A Day at the Kani Loom
The workshop is on the ground floor of a residential building in Srinagar's old quarter. The windows face north — weavers prefer even, indirect light. The room smells of lanolin and wood. There is no electricity involved in any part of the process happening inside.
Two men sit cross-legged on a raised platform before a wooden frame that fills most of the room. This is the Kani loom. It looks, at first glance, like an impossible tangle — hundreds of small wooden bobbins hanging from the warp threads, each carrying a different colour of yarn.
Reading the Code
Kani weaving does not use a shuttle. Each colour is carried by its own small wooden bobbin — called a Kani — and the pattern is dictated by a handwritten manuscript called a Talim.
The Talim is a sequence of coded instructions. A reader calls out each line while the weaver translates it into thread placement: "three gold, two crimson, five ivory, one emerald." Row by row, the pattern builds. A complex design can require a Talim manuscript running to hundreds of pages.

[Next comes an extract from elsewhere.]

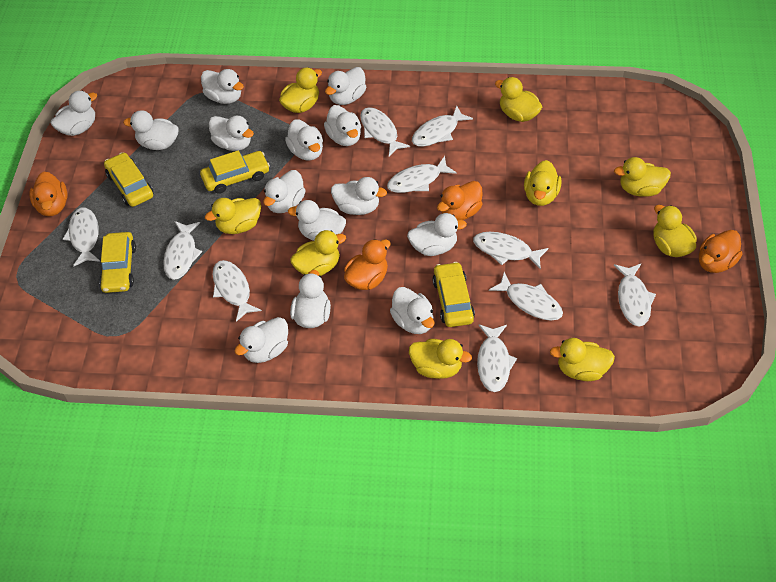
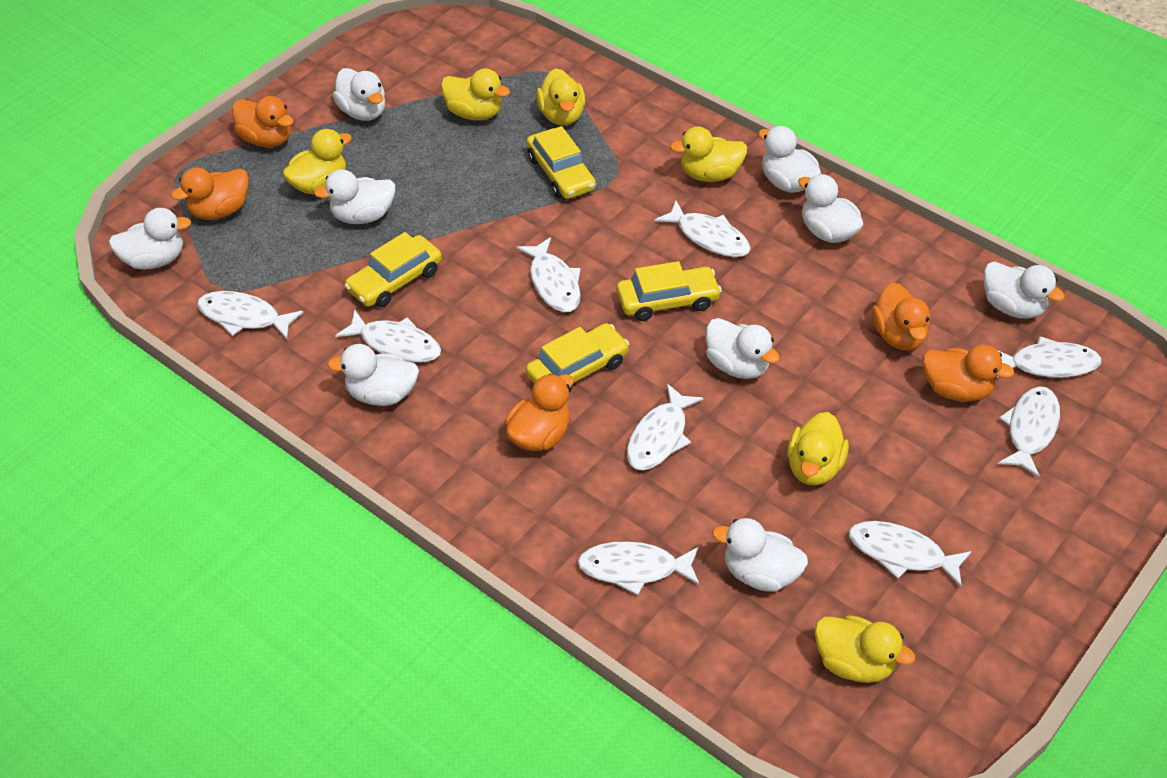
orange duck: 4 -> 5
white duck: 14 -> 9
white fish: 10 -> 9
yellow duck: 9 -> 6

There is no screen. No printout. No computerised guide. The system was developed centuries ago and it works today exactly as it did then.
The Pace of the Work
A Kani weaver completes roughly two centimetres of fabric per day. A full shawl can take anywhere from six months to over a year. The most intricate designs — with dozens of colour changes per centimetre — can take even longer.
During this time, the weaver cannot skip sections, cannot work out of order, and cannot undo a mistake without unweaving days of completed fabric. Every bobbin placement must be exact.
What You Cannot See
The remarkable thing about a finished Kani shawl is that none of this effort is visible. The front and back look equally clean. There are no knots, no loose threads, no visible joins between colours. The complexity of the process disappears entirely into the beauty of the result.
This is the hallmark of mastery in any craft: the difficulty becomes invisible.
Why It Matters to Us
We work directly with Kani weavers in Srinagar. When you order a Kani piece from us, we can tell you which workshop produced it. The price you pay reflects the actual time invested — months of skilled labour at a pace that no market pressure can accelerate.
There are fewer than a thousand people in the world who can do this work. Each piece is a document of their knowledge.